DATA PROVIDED:
*-*-*

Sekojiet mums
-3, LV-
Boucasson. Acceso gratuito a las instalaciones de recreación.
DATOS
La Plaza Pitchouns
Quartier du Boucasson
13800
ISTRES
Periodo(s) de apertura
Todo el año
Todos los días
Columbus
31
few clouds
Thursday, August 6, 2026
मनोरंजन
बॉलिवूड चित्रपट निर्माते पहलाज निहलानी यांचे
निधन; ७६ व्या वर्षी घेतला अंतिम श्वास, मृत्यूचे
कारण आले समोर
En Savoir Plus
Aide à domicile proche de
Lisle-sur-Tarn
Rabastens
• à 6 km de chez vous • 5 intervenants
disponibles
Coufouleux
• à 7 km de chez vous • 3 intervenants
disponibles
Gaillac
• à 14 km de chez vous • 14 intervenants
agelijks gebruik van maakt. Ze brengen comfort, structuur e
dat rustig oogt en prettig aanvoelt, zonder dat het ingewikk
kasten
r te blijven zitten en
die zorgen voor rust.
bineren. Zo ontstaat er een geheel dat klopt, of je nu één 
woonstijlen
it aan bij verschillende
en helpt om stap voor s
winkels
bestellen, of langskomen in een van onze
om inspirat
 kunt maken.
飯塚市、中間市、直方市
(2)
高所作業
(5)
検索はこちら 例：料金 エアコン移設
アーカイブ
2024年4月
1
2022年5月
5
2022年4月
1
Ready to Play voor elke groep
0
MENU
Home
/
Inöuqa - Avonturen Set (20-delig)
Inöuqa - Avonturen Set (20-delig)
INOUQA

*-*-*

From the listing above, pull out every line that contains the word "intervenants". Case counts.

• à 6 km de chez vous • 5 intervenants
• à 7 km de chez vous • 3 intervenants
• à 14 km de chez vous • 14 intervenants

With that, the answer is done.